(SOURCE DOCUMENT)
Is anybody interested in enactivism? Does anybody think that there is a cognitivist bias in LessWrong?

Comment author: shminux 08 January 2014 08:17:49PM 2 points [-]

The wiki entry you linked is extremely unclear. Can you explain what enactivism is in simple words, using the vocabulary like http://splasho.com/upgoer5/ ?

Comment author: polymathwannabe 11 January 2014 07:12:45AM 1 point [-]

If I've understood it correctly, it's the idea that the way our mind works is severely constrained by our physical form. For example, one of my pet hypotheses is that, since we are bipeds that grow up vertically, we're conditioned to think that more important things are in a vertically higher position than less important things (our language is littered with such metaphors: superior, inferior, exalted, debased, etc.). It shouldn't be immediately obvious that things farther from the ground have greater value, but I've found it difficult to show to other people that vertical metaphors are metaphors, and that we'd use different ones if our bodies were different.

Comment author: Nisan 14 January 2014 07:44:08AM *  2 points [-]

You might be interested in Metaphors We Live By by Lakoff and Johnson. It explores cognitive metaphors like HAPPY IS UP, HEALTHY IS UP, etc.

Comment author: polymathwannabe 15 January 2014 12:36:54AM 0 points [-]

Thank you.

Comment author: RichardKennaway 11 January 2014 08:28:35AM 0 points [-]

For example, one of my pet hypotheses is that, since we are bipeds that grow up vertically, we're conditioned to think that more important things are in a vertically higher position than less important things

Does this matter, though? A question I have about the whole field of embodied cognition.

Comment author: polymathwannabe 11 January 2014 07:05:27PM 0 points [-]

It keeps a check on our expectations for mutual understanding with alien species. A lot of our idioms and mental habits won't have any meaning for them, and vice versa. This already happens between human cultures, but it will happen even more with species that don't share our biologic history. Ultimately, it will compel us to reconsider how much of our thinking is generalizable, and how much is the contingent product of our evolution.

Comment author: Laoch 09 January 2014 09:34:51AM 0 points [-]

When I get the time surely. I find cognitive science by definition quite unclear, it seems far too young a discipline with many different goals and theories attaching themselves to the moniker Cognitive Science. From a personal perspective and from the formal education I've received the cognitivism which I think lesswrong/tranhumanists endorse make me very uneasy even though I'm a LW and TH.
(End SOURCE DOCUMENT)
**EXERCISE SET:**
(A) In the comment thread, what book does Nisan recommend?
(B) Rewrite the passage of the comment thread starting at "Comment author: RichardKennaway" and ending at "of embodied cognition.", substituting "situated cognition" for "embodied cognition".
(C) Name every different comment author in the comment thread, each only once.
(DATA FOR REVIEW)
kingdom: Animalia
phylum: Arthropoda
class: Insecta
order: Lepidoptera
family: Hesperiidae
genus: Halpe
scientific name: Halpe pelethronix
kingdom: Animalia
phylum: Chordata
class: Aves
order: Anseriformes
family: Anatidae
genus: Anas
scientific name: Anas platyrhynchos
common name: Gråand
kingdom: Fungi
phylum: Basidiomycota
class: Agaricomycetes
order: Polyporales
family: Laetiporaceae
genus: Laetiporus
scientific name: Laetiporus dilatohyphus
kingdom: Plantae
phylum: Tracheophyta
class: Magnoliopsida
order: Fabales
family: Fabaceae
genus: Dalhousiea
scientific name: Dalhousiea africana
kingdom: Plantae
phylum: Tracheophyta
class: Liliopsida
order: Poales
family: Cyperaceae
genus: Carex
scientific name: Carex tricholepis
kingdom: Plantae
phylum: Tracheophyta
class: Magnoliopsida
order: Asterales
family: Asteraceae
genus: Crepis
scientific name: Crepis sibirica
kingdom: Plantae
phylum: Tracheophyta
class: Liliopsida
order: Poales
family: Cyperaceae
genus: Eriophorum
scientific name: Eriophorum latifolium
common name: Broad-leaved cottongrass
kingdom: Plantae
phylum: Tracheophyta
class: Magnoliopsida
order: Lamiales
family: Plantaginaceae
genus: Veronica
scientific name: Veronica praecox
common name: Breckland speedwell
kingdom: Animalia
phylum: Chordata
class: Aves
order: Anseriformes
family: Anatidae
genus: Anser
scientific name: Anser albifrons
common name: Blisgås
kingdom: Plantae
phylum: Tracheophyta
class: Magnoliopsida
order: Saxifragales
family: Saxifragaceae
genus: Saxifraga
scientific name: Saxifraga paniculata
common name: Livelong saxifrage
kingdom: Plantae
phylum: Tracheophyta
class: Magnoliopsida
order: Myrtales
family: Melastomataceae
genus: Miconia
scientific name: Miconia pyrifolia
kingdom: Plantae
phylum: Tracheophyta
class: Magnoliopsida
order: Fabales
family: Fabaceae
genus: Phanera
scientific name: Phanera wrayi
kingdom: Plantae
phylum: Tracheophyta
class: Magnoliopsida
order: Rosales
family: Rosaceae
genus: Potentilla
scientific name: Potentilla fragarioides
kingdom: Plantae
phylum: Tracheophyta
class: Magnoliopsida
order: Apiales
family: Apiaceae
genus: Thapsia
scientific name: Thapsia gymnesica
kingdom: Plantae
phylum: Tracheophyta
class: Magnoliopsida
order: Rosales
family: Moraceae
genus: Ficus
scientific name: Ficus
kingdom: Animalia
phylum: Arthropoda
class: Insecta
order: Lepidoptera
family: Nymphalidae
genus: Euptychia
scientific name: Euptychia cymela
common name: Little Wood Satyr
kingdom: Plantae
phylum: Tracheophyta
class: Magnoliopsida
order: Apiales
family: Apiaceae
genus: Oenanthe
(End DATA FOR REVIEW)
**OUTPUTS IN ORDER:**
(A) Metaphors We Live By by Lakoff and Johnson.

(B)
Comment author: RichardKennaway 11 January 2014 08:28:35AM 0 points [-]

For example, one of my pet hypotheses is that, since we are bipeds that grow up vertically, we're conditioned to think that more important things are in a vertically higher position than less important things

Does this matter, though? A question I have about the whole field of situated cognition.

(C) shminux, polymathwannabe, Nisan, RichardKennaway, Laoch